* What needs to be done:
Copy out every line of the listing below word for word, omitting the pictures.

[Dataset entries]

- - -

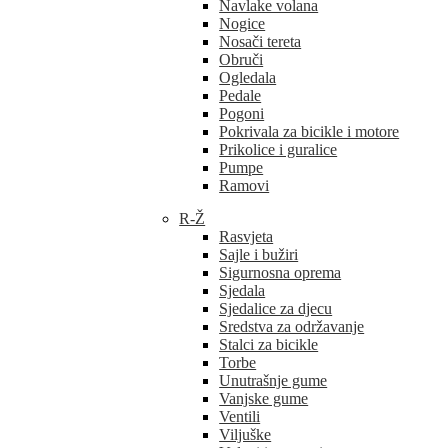
Navlake volana
Nogice
Nosači tereta
Obruči
Ogledala
Pedale
Pogoni
Pokrivala za bicikle i motore
Prikolice i guralice
Pumpe
Ramovi
R-Ž
Rasvjeta
Sajle i bužiri
Sigurnosna oprema
Sjedala
Sjedalice za djecu
Sredstva za održavanje
Stalci za bicikle
Torbe
Unutrašnje gume
Vanjske gume
Ventili
Viljuške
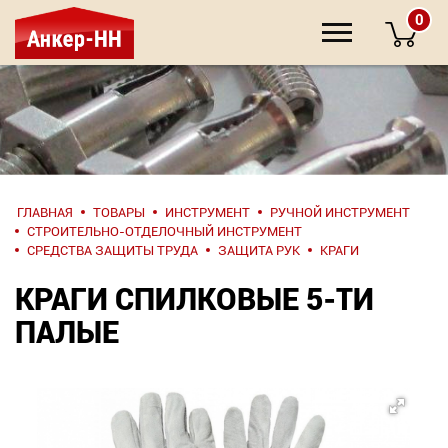
0
НАПИШИТЕ
ГЛАВНАЯ
ТОВАРЫ
ИНСТРУМЕНТ
РУЧНОЙ ИНСТРУМЕНТ
НАМ
СТРОИТЕЛЬНО-ОТДЕЛОЧНЫЙ ИНСТРУМЕНТ
СРЕДСТВА ЗАЩИТЫ ТРУДА
ЗАЩИТА РУК
КРАГИ
О компании
КРАГИ СПИЛКОВЫЕ 5-ТИ
ПАЛЫЕ
Крепеж
Инструмент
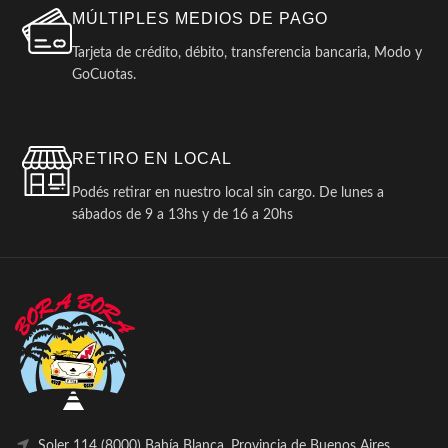
MÚLTIPLES MEDIOS DE PAGO
Tarjeta de crédito, débito, transferencia bancaria, Modo y
GoCuotas.
RETIRO EN LOCAL
Podés retirar en nuestro local sin cargo. De lunes a
sábados de 9 a 13hs y de 16 a 20hs
Soler 114 (8000) Bahía Blanca, Provincia de Buenos Aires.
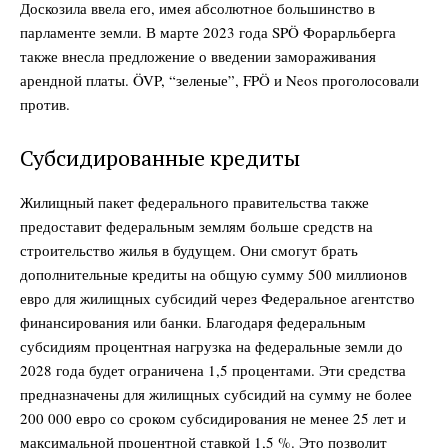
Доскозила ввела его, имея абсолютное большинство в
парламенте земли. В марте 2023 года SPÖ Форарльберга
также внесла предложение о введении замораживания
арендной платы. ÖVP, “зеленые”, FPÖ и Neos проголосовали
против.
Субсидированные кредиты
Жилищный пакет федерального правительства также
предоставит федеральным землям больше средств на
строительство жилья в будущем. Они смогут брать
дополнительные кредиты на общую сумму 500 миллионов
евро для жилищных субсидий через Федеральное агентство
финансирования или банки. Благодаря федеральным
субсидиям процентная нагрузка на федеральные земли до
2028 года будет ограничена 1,5 процентами. Эти средства
предназначены для жилищных субсидий на сумму не более
200 000 евро со сроком субсидирования не менее 25 лет и
максимальной процентной ставкой 1,5 %. Это позволит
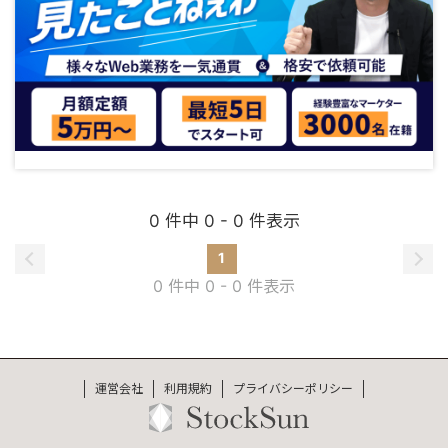
0 件中 0 - 0 件表示
1
0 件中 0 - 0 件表示
運営会社
利用規約
プライバシーポリシー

- - -

* Answer to this exercise:
Navlake volana
Nogice
Nosači tereta
Obruči
Ogledala
Pedale
Pogoni
Pokrivala za bicikle i motore
Prikolice i guralice
Pumpe
Ramovi
R-Ž
Rasvjeta
Sajle i bužiri
Sigurnosna oprema
Sjedala
Sjedalice za djecu
Sredstva za održavanje
Stalci za bicikle
Torbe
Unutrašnje gume
Vanjske gume
Ventili
Viljuške
0
НАПИШИТЕ
ГЛАВНАЯ
ТОВАРЫ
ИНСТРУМЕНТ
РУЧНОЙ ИНСТРУМЕНТ
НАМ
СТРОИТЕЛЬНО-ОТДЕЛОЧНЫЙ ИНСТРУМЕНТ
СРЕДСТВА ЗАЩИТЫ ТРУДА
ЗАЩИТА РУК
КРАГИ
О компании
КРАГИ СПИЛКОВЫЕ 5-ТИ
ПАЛЫЕ
Крепеж
Инструмент
MÚLTIPLES MEDIOS DE PAGO
Tarjeta de crédito, débito, transferencia bancaria, Modo y
GoCuotas.
RETIRO EN LOCAL
Podés retirar en nuestro local sin cargo. De lunes a
sábados de 9 a 13hs y de 16 a 20hs
Soler 114 (8000) Bahía Blanca, Provincia de Buenos Aires.
Доскозила ввела его, имея абсолютное большинство в
парламенте земли. В марте 2023 года SPÖ Форарльберга
также внесла предложение о введении замораживания
арендной платы. ÖVP, “зеленые”, FPÖ и Neos проголосовали
против.
Субсидированные кредиты
Жилищный пакет федерального правительства также
предоставит федеральным землям больше средств на
строительство жилья в будущем. Они смогут брать
дополнительные кредиты на общую сумму 500 миллионов
евро для жилищных субсидий через Федеральное агентство
финансирования или банки. Благодаря федеральным
субсидиям процентная нагрузка на федеральные земли до
2028 года будет ограничена 1,5 процентами. Эти средства
предназначены для жилищных субсидий на сумму не более
200 000 евро со сроком субсидирования не менее 25 лет и
максимальной процентной ставкой 1,5 %. Это позволит
0 件中 0 - 0 件表示
1
0 件中 0 - 0 件表示
運営会社
利用規約
プライバシーポリシー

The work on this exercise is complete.